By JERRY CORNFIELD, Washington State Standard
Published: September 22, 2023, 3:40pm

An effort to derail a sweeping state transportation package failed Friday, with a Thurston County judge upholding the law.

But opponents hinted that the legal fight may not be over. They’d sued asserting the legislation contains multiple unrelated topics in violation of a state constitutional requirement that bills cover no more than one subject.

Thurston County Superior Court Judge Mary Sue Wilson disagreed, denying their motion to invalidate the 2022 law. She granted a motion for summary judgment filed by state attorneys and dismissed the case.

Jackson Maynard, executive director of the Citizen Action Defense Fund, which brought the suit on behalf of a Clark County resident and an Auburn trucking firm, said he and the other challengers in the case were disappointed and disagreed with the ruling.

“Because this ruling is at odds with other court decisions striking down legislation dealing with transportation on single subject grounds, we are considering every option, including and especially, direct appeal to the State Supreme Court,” he said.

Majority Democrats passed Senate Bill 5974 on the final day of the 2022 legislative session without a single Republican vote. Gov. Jay Inslee signed it March 25, 2022.

Dubbed Move Ahead Washington, it is a blueprint for spending $17 billion through 2038 on road projects and maintenance, transit expansion, fish-barrier removal, and more. It pledges money to replace the Interstate 5 bridge across the Columbia River, build four electric state ferries and to allow anyone under the age of 18 to ride free on buses, trains and ferries.

The legislation, which spans 122 pages, also contains policies on electric vehicle sales, a clean fuel standard, city sales tax authority for local projects and toll lanes on Interstate 405.

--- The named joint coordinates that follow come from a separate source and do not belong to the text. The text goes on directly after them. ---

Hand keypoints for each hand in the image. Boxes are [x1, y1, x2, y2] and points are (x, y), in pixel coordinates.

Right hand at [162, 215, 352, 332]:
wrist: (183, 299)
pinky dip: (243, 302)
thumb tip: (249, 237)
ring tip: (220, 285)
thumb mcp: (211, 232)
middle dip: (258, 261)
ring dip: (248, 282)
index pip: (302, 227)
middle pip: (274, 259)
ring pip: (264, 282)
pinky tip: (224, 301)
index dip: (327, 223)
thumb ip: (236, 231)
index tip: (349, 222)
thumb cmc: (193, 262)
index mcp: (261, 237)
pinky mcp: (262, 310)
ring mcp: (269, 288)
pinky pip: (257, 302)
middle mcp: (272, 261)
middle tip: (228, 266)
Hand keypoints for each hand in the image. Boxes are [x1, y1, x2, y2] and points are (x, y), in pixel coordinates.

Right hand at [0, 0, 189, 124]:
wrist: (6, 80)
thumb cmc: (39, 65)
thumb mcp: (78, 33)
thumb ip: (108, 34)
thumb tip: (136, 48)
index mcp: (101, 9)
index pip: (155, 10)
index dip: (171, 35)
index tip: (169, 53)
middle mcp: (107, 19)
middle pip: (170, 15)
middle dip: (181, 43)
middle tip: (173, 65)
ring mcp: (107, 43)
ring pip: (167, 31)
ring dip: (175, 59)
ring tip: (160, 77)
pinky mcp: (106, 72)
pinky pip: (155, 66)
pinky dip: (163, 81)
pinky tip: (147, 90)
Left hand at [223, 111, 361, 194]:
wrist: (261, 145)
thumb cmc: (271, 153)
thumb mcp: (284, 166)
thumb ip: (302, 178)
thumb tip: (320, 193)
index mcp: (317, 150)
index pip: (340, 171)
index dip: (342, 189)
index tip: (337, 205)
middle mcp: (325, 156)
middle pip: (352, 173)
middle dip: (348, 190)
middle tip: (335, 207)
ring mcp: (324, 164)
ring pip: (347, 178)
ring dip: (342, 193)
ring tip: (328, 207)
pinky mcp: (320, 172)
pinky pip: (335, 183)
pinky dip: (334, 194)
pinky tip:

Attorney Callie Castillo, representing plaintiffs Tracy Doriot and Oak Harbor Freight Lines Inc. argued that the Legislature “overreached its constitutional authority” by stringing together a hodgepodge of issues. This violates the single subject rule in Article 2 Section 19 of the state constitution, the plaintiffs contended.

Alicia Young, a deputy solicitor general in the Attorney General’s Office, countered that it is an omnibus bill addressing multiple issues involving transportation.

Judge Wilson agreed, saying it is not an illegal potpourri.

“The Legislature can have broad omnibus bills that cover a general topic as the Legislature did here,” she said.  “Each of the challenged sections have some incidental or rational relationship to one another.”

Following the decision, an Inslee spokesman expressed appreciation of the judge’s “careful consideration of this matter.”